- Born: January 31, 1953 (age 73)
- Education: University of Michigan Northwestern University
- Scientific career
- Fields: International economics, industrial organization, microeconomic theory, innovation, entrepreneurship, management strategy, law
- Workplaces: Brown University, University of Southern California, California Institute of Technology, Northwestern University
- Doctoral advisor: Dale T. Mortensen

= Daniel F. Spulber =

American academic

Daniel F. Spulber (born January 31, 1953) is the Elinor Hobbs Distinguished Professor of International Business and professor of strategy at the Kellogg School of Management (Northwestern University), where he has taught since 1990. Spulber is also professor of law at the Northwestern University School of Law and research director of the Searle Center on Law, Regulation, and Economic Growth. He is the founding editor-in-chief of the Journal of Economics & Management Strategy.

== Education and early career ==
His father was the Romanian economist Nicolas Spulber, who taught for many years at Indiana University Bloomington.
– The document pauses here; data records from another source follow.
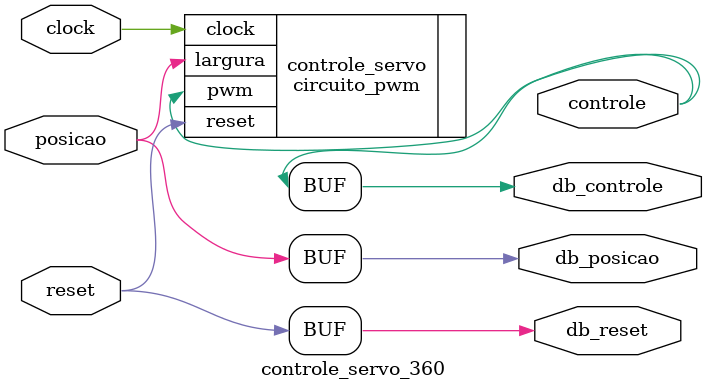
<source format=v>
module controle_servo_360 (
    input wire clock,
    input wire reset,
    input wire posicao,
    output wire controle,
    output wire db_reset,
    output wire db_posicao,
    output wire db_controle
);

      circuito_pwm #(           
        .conf_periodo (1000000),   // 20ms = 20ms / 20ns = 1000000 
        .largura_0    (75000  ),   // parado
        .largura_1    (100000  )    // gira
      ) controle_servo (
        .clock   (clock   ),
        .reset   (reset   ),
        .largura (posicao ),
        .pwm     (controle)
    );

    assign db_reset = reset;
    assign db_posicao = posicao;
    assign db_controle = controle;

endmodule

</source>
Daniel Spulber received his B.A. in economics from the University of Michigan in 1974, his M.A. in economics from Northwestern University in 1976, and his Ph.D. in economics from Northwestern University in 1979. He taught at Brown University, the University of Southern California, and the California Institute of Technology before returning to Northwestern.

== Academic work ==
Spulber's research is in the areas of international economics, industrial organization, microeconomic theory, innovation, entrepreneurship, management strategy, and law. In 1996, he was ranked 6th among economists in the United States and also highly ranked for 1979-2003 adjusted appearances. Spulber has published numerous journal articles in economics journals and law reviews.

== Selected books ==

=== Books written ===
- "The Innovative Entrepreneur" (2014)
- "The Theory of the Firm: Microeconomics with Endogenous Entrepreneurs, Firms, Markets, and Organizations" (2009)
- Economics and Management of Competitive Strategy, 2009, New Jersey: World Scientific Press
- Networks in Telecommunications: Economics and Law, with Christopher Yoo, 2009, Cambridge: Cambridge University Press
- Global Competitive Strategy, 2007, Cambridge: Cambridge University Press
- Management Strategy, 2004, New York: McGraw Hill
- Market Microstructure: Intermediaries and the Theory of the Firm, 1999, New York: Cambridge University Press
- The Market Makers: How Leading Companies Create and Win Markets, 1998, New York: McGraw-Hill/ Business Week Books
- Deregulatory Takings and the Regulatory Contract: The Competitive Transformation of Network Industries in the United States, with J. Gregory Sidak, 1997, Cambridge University Press
- Protecting Competition from the Postal Monopoly, with J. Gregory Sidak, 1996, Washington, D.C.: American Enterprise Institute
- Regulation and Markets, 1989, Cambridge, Mass: MIT Press

=== Books edited ===
- Famous Fables of Economics: Myths of Market Failures, 2002, Malden, MA: Basil Blackwell
- Essays in the Economics of Renewable Resources, edited with Leonard J. Mirman, 1982, Amsterdam: Elsevier-North Holland Publishing Co.